The USS Gerald R. Ford, the newest and most expensive warship of her class in the United States Navy Aircraft carriers has suffered a new failure at sea that forced it back to port and raised fresh questions about the new class of aircraft carriers.
This is the second breakdown in a year for the USS Ford’s population system. It had suffered the similar population issue in January 2018.
The setback has come at a time when Navy is poised to request approval from the Congress to expedite a contract for a fourth carrier in what was to have been a three-ship class. It’s part of a push to expand the Navy’s 284-ship fleet to 355 as soon as the mid-2030s.
The Naval Sea Systems Command said the Ford experienced “an out of specification condition” with a propulsion system component. Huntington Ingalls determined it was due to a “manufacturing defect,” the command said, and “not improper operation” by sailors. The defect “affects the same component” located in other parts of the propulsion system, the Navy added.
The Navy is seeking approval in the fiscal 2019 defense request to accelerate purchase of the fourth Ford-class carrier by bundling it in a contract with the third. It expects to request congressional support over the next month or two for what’s now an estimated $58 billion program.
The ship built by Huntington Ingalls Industries Inc. has been sailing in a shakedown period to test systems and work out bugs. It’s now scheduled to be ready for initial combat duty in 2022.
The spokesperson of Huntington Industries refused to name anyone who made the bearing that failed.
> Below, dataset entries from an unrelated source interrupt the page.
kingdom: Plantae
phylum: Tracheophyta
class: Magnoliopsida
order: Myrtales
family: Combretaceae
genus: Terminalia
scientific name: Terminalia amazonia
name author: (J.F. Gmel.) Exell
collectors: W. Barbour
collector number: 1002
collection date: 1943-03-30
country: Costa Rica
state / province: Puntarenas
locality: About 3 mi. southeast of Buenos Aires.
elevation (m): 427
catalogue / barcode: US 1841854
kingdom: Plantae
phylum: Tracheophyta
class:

Propulsion parts are manufactured in General Electric Cooperation. The Navy program officer’s inspection report after January failure revealed machining errors by GE workers at a Lynn, Massachusetts, facility during the original manufacturing as the actual root cause.
Although, GE in their reply has said that they were associated with the production in past but are no longer producing gears for CVN-78, official name of the Gerald R. Ford.
The post-shakedown availability was supposed to start last month and end in December. Its start is now delayed until this summer in part because of the failure, with completion about a year later.